The idea of API-accessible services -- from auditing to order processing to social media messaging -- as building blocks for large, complex applications is as old as Web services. Keep piling them onto one platform (actually multiple platforms, when you include Force.com, Heroku, ExactTarget, and the like) and you add to the range of existing Salesforce applications while expanding possibilities for new ones.
Still proceeding with caution
The idea of shared services lifting all boats is at the heart of the public cloud -- which even in 2013 remains distasteful to corporate IT, says Bill Allison, a global "technology leader" at Deloitte Consulting. In the largest IT organizations, he says, resistance to the cloud is still strong, except for the least critical operations. His clients are more interested in souping up existing infrastructure with in-memory processing such as that offered by SAP HANA.
Specifically, Allison says, his clients want to use such new, high-performance, in-memory technology inside the firewall to enable quick response to events and to foster agility in core systems such as supply chain management. As for putting anything critical in cloud, he makes a joking reference to Salesforce CEO Marc Benioff: "Are you going to trust the guy in the Hawaiian shirt?"
Obviously, this doesn't mean enterprises are ignoring the cloud. While attending Dreamforce, Sanjay Rishi, a vice president at IBM Global Application Innovation Services, asked a big IBM customer this question: "What is the one thing you would say cloud enables you to do?" The simple answer: "It's all about customer experience." Rishi adds that the customer experience gets industry-specific very quickly. For example: "For the health care industry, unless I can speak their language and understand the transactions that are very healthcare-specific, and provide them as a service on the cloud ... I wouldn't even get to slide two of that discussion."

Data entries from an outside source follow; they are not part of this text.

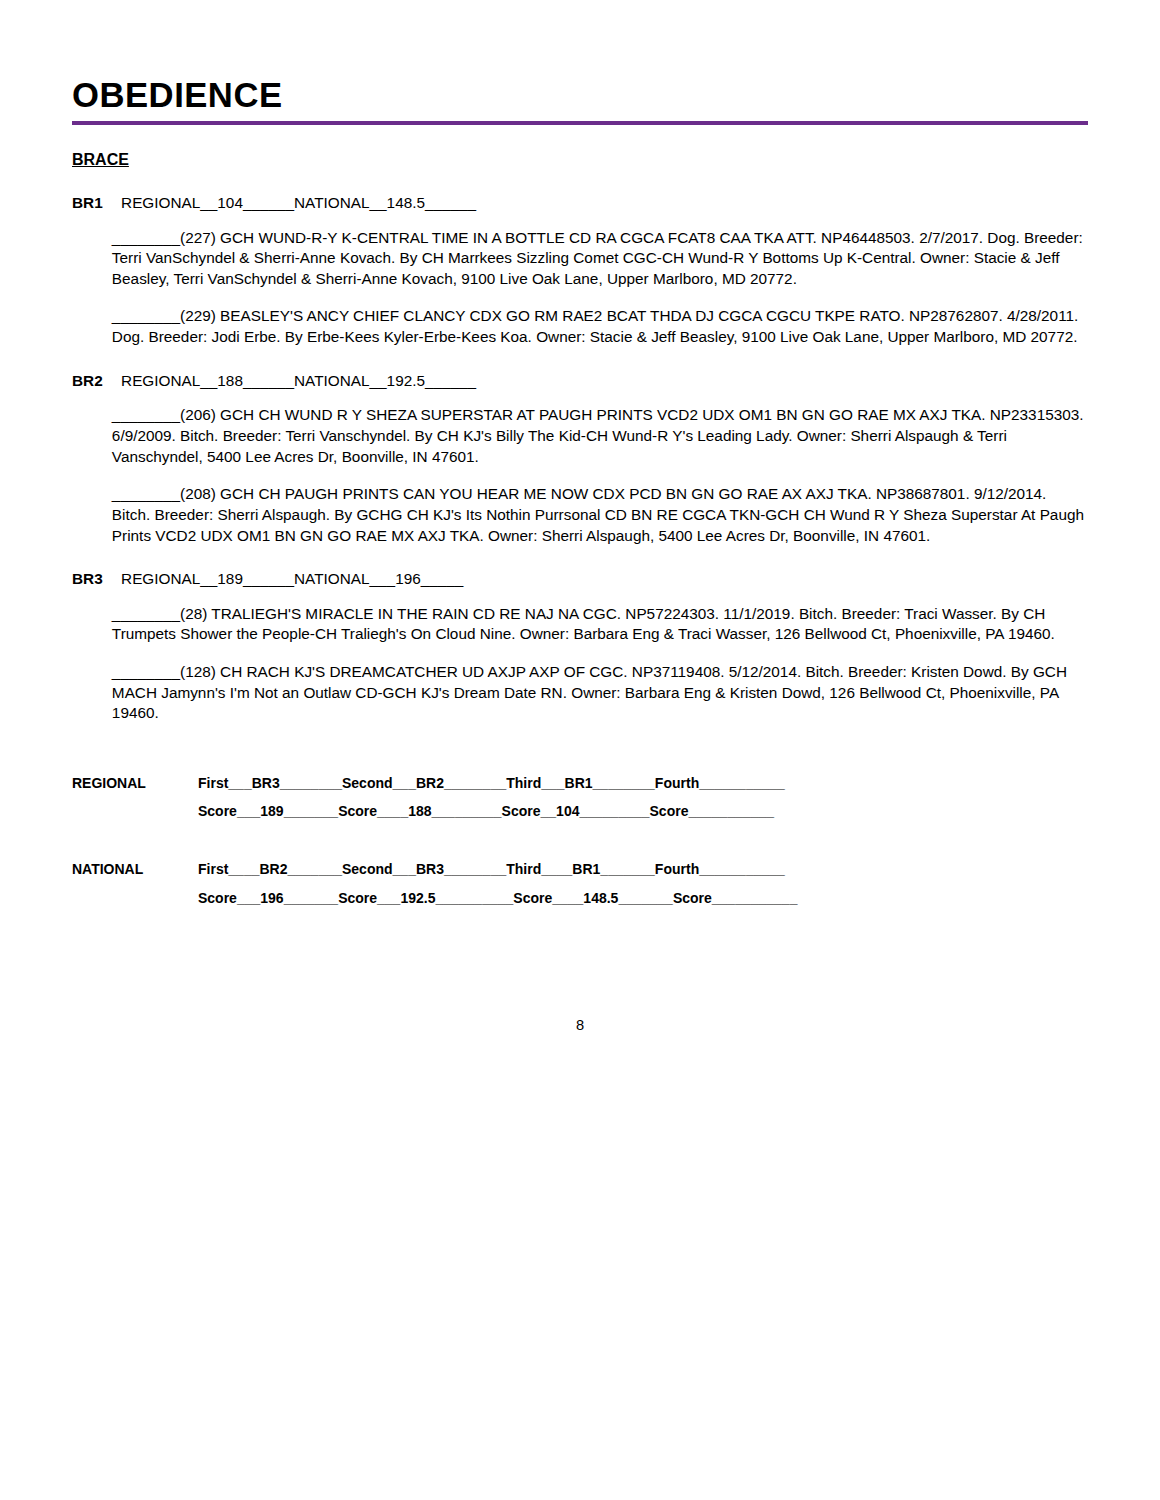OBEDIENCE
BRACE
BR1 REGIONAL__104______NATIONAL__148.5______
________(227) GCH WUND-R-Y K-CENTRAL TIME IN A BOTTLE CD RA CGCA FCAT8 CAA TKA ATT. NP46448503. 2/7/2017. Dog. Breeder: Terri VanSchyndel & Sherri-Anne Kovach. By CH Marrkees Sizzling Comet CGC-CH Wund-R Y Bottoms Up K-Central. Owner: Stacie & Jeff Beasley, Terri VanSchyndel & Sherri-Anne Kovach, 9100 Live Oak Lane, Upper Marlboro, MD 20772.
________(229) BEASLEY'S ANCY CHIEF CLANCY CDX GO RM RAE2 BCAT THDA DJ CGCA CGCU TKPE RATO. NP28762807. 4/28/2011. Dog. Breeder: Jodi Erbe. By Erbe-Kees Kyler-Erbe-Kees Koa. Owner: Stacie & Jeff Beasley, 9100 Live Oak Lane, Upper Marlboro, MD 20772.
BR2 REGIONAL__188______NATIONAL__192.5______
________(206) GCH CH WUND R Y SHEZA SUPERSTAR AT PAUGH PRINTS VCD2 UDX OM1 BN GN GO RAE MX AXJ TKA. NP23315303. 6/9/2009. Bitch. Breeder: Terri Vanschyndel. By CH KJ's Billy The Kid-CH Wund-R Y's Leading Lady. Owner: Sherri Alspaugh & Terri Vanschyndel, 5400 Lee Acres Dr, Boonville, IN 47601.
________(208) GCH CH PAUGH PRINTS CAN YOU HEAR ME NOW CDX PCD BN GN GO RAE AX AXJ TKA. NP38687801. 9/12/2014. Bitch. Breeder: Sherri Alspaugh. By GCHG CH KJ's Its Nothin Purrsonal CD BN RE CGCA TKN-GCH CH Wund R Y Sheza Superstar At Paugh Prints VCD2 UDX OM1 BN GN GO RAE MX AXJ TKA. Owner: Sherri Alspaugh, 5400 Lee Acres Dr, Boonville, IN 47601.
BR3 REGIONAL__189______NATIONAL___196_____
________(28) TRALIEGH'S MIRACLE IN THE RAIN CD RE NAJ NA CGC. NP57224303. 11/1/2019. Bitch. Breeder: Traci Wasser. By CH Trumpets Shower the People-CH Traliegh's On Cloud Nine. Owner: Barbara Eng & Traci Wasser, 126 Bellwood Ct, Phoenixville, PA 19460.
________(128) CH RACH KJ'S DREAMCATCHER UD AXJP AXP OF CGC. NP37119408. 5/12/2014. Bitch. Breeder: Kristen Dowd. By GCH MACH Jamynn's I'm Not an Outlaw CD-GCH KJ's Dream Date RN. Owner: Barbara Eng & Kristen Dowd, 126 Bellwood Ct, Phoenixville, PA 19460.
| REGIONAL | First___BR3________Second___BR2________Third___BR1________Fourth___________ |
| | Score___189_______Score____188_________Score__104_________Score___________ |
| NATIONAL | First____BR2_______Second___BR3________Third____BR1_______Fourth___________ |
| | Score___196_______Score___192.5__________Score____148.5_______Score___________ |
8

Gearing up for the Internet of things
In that example, Rishi is talking about customer-facing systems, otherwise known as systems of engagement. But he goes on to discuss what he calls cloud-based "systems of interaction," where sensors deliver data and events that core enterprise systems respond to -- a model similar to the event-driven agility Allison says enterprise CIOs want to instill in on-premises systems. In other words, Rishi is talking about a cloud platform for the Internet of things, custom-built by IBM (and deployed on IBM SoftLayer, among other clouds), while Allison sees his clients gravitating toward an on-premises version.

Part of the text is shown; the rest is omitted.